WORKING DATA ▸

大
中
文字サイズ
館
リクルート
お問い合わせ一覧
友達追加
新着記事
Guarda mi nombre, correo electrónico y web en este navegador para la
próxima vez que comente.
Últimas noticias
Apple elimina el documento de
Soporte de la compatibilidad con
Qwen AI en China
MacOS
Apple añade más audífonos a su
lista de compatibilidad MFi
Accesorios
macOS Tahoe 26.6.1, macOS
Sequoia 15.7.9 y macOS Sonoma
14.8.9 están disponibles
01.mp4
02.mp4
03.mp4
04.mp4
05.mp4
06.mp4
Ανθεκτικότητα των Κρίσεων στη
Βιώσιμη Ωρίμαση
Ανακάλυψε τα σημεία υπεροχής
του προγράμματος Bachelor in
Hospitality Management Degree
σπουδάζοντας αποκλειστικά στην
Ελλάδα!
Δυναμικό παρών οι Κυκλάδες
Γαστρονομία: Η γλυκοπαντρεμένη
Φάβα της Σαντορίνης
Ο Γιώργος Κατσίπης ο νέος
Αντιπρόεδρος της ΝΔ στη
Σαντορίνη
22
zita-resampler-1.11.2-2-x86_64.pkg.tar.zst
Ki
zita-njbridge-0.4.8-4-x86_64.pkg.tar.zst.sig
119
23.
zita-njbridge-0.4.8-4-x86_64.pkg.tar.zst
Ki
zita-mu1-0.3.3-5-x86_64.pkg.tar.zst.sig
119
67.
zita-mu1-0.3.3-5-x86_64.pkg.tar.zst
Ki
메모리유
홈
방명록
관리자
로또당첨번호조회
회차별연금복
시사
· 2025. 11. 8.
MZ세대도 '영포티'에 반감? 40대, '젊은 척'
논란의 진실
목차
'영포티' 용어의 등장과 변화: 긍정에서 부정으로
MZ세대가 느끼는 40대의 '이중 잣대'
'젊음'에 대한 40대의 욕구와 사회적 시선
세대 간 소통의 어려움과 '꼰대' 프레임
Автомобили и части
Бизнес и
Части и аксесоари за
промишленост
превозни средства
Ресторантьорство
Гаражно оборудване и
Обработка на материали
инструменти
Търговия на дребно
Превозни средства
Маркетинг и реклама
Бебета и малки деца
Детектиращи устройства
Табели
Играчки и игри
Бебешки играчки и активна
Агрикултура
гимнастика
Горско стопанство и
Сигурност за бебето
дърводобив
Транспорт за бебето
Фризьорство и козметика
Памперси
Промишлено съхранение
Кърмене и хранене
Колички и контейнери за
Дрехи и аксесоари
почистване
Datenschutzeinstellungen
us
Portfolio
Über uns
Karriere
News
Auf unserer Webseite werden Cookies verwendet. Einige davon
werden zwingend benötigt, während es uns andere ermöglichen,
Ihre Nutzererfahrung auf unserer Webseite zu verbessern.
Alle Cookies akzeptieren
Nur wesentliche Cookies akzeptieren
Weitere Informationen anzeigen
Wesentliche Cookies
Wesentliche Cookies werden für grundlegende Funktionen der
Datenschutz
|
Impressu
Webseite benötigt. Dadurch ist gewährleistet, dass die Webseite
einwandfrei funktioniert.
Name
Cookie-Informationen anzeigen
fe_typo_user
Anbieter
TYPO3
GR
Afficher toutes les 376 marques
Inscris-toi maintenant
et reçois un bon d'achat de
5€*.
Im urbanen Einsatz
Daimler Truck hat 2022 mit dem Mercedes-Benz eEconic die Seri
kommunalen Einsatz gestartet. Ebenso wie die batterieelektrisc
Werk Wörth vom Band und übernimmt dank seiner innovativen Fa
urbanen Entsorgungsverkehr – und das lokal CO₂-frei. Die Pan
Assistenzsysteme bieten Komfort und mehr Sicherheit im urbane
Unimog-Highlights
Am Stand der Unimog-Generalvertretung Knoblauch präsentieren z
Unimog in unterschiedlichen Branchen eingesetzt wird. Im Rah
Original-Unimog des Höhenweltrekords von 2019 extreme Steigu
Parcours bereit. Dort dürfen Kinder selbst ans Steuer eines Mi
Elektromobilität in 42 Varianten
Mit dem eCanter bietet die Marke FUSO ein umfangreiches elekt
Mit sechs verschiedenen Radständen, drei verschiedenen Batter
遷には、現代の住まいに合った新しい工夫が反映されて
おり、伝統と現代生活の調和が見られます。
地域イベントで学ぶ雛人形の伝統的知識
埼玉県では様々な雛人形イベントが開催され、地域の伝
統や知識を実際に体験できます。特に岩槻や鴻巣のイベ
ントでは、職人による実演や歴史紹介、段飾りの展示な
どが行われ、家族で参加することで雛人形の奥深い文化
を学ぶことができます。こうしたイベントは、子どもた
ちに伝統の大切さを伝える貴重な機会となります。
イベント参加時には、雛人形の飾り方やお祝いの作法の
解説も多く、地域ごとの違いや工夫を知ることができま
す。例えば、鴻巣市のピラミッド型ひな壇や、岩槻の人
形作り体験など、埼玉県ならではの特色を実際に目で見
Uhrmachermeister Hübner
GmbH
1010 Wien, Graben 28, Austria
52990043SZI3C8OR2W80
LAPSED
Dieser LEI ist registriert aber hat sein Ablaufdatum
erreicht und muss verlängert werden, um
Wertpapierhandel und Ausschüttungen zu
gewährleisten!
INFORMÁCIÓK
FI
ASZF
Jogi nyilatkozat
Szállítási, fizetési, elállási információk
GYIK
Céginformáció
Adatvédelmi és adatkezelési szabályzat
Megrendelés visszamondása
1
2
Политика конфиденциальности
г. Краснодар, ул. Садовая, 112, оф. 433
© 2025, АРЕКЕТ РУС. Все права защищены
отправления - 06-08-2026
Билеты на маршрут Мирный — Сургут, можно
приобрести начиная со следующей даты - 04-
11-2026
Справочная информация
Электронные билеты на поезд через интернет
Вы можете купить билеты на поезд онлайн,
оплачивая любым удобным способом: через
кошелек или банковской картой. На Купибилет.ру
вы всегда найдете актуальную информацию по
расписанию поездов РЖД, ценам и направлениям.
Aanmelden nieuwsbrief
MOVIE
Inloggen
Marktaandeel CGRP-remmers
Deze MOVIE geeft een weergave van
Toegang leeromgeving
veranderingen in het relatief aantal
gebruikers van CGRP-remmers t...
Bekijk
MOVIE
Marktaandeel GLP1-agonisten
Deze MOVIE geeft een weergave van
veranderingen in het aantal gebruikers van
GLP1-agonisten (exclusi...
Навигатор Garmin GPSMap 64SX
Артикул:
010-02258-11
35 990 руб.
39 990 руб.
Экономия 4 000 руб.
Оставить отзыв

TRY IT ▸ Please print, exactly and with nothing else, the lines from the first line of the entries through the line containing "Ανθεκτικότητα των Κρίσεων στη".

EXERCISE SOLUTION ▸
大
中
文字サイズ
館
リクルート
お問い合わせ一覧
友達追加
新着記事
Guarda mi nombre, correo electrónico y web en este navegador para la
próxima vez que comente.
Últimas noticias
Apple elimina el documento de
Soporte de la compatibilidad con
Qwen AI en China
MacOS
Apple añade más audífonos a su
lista de compatibilidad MFi
Accesorios
macOS Tahoe 26.6.1, macOS
Sequoia 15.7.9 y macOS Sonoma
14.8.9 están disponibles
01.mp4
02.mp4
03.mp4
04.mp4
05.mp4
06.mp4
Ανθεκτικότητα των Κρίσεων στη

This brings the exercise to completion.